- _EXERCISE_
Check each line of the records for "elbow"; collect those that have it.

- _DATA RECORDS_

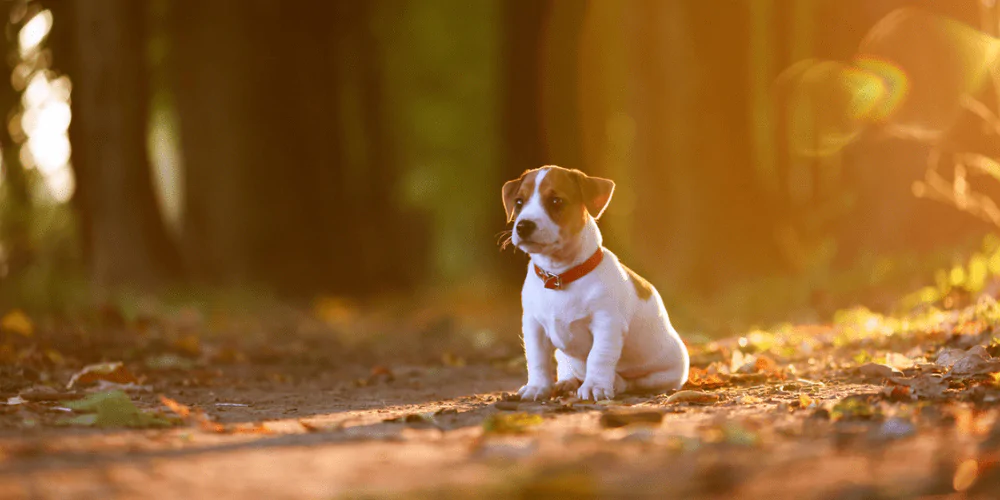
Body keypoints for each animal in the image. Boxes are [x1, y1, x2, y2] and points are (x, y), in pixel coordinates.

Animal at [504, 166, 692, 400]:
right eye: (519, 202)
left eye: (556, 201)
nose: (523, 226)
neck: (559, 276)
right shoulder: (533, 326)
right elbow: (537, 359)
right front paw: (537, 386)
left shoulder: (606, 324)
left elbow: (598, 357)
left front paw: (594, 386)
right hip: (563, 356)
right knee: (565, 366)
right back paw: (567, 382)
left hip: (665, 373)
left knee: (634, 382)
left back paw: (616, 383)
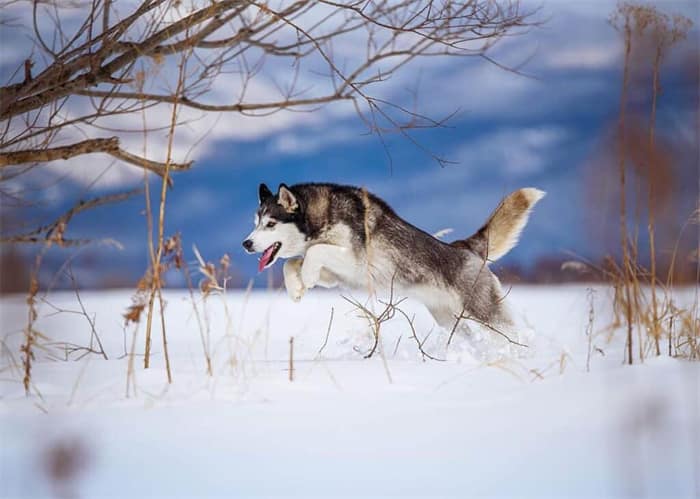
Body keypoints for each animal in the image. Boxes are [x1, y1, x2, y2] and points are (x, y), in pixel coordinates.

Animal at [243, 184, 544, 332]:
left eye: (270, 224)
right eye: (256, 223)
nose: (246, 244)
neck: (320, 217)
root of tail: (464, 247)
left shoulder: (355, 260)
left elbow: (313, 253)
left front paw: (304, 278)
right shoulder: (335, 273)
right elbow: (293, 261)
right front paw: (297, 287)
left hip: (487, 314)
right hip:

- _OUTPUT OF THE TASK_
right elbow: (537, 359)
left elbow: (598, 357)
left elbow: (313, 253)
right elbow: (293, 261)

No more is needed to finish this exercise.